◆ YOUR TASK:
Write out the rows below word for word, from the line that contains "region: Indiana" through the end of the rows, including both ends. Leave the pictures out of your answer.

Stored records
>>>>>

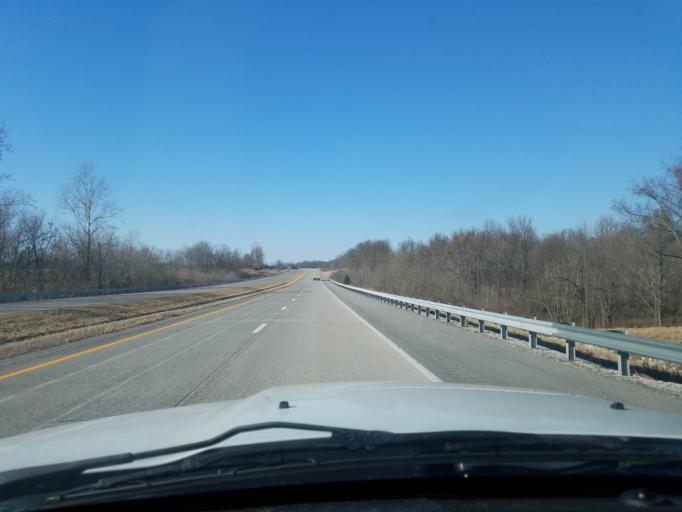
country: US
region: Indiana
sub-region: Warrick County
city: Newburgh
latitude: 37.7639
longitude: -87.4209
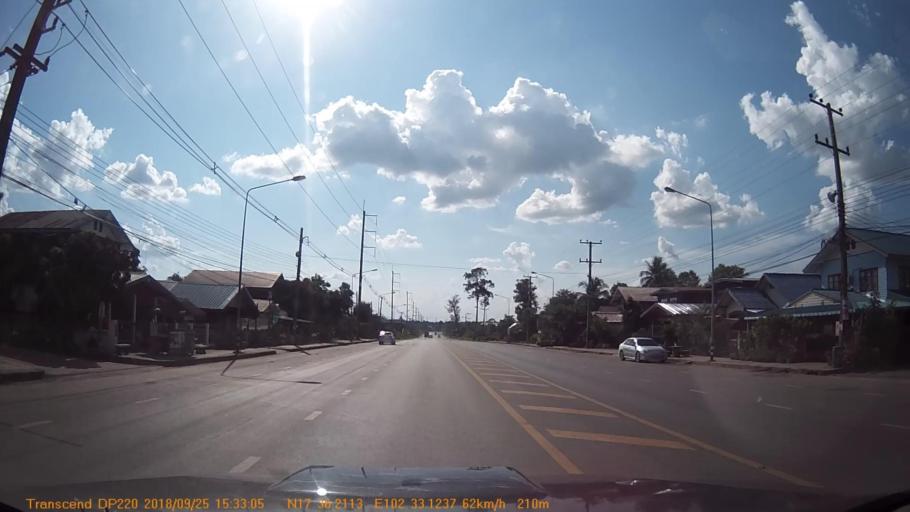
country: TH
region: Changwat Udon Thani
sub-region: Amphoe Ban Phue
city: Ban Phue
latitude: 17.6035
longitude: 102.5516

<<<<<

◆ ANSWER:
region: Indiana
sub-region: Warrick County
city: Newburgh
latitude: 37.7639
longitude: -87.4209
country: TH
region: Changwat Udon Thani
sub-region: Amphoe Ban Phue
city: Ban Phue
latitude: 17.6035
longitude: 102.5516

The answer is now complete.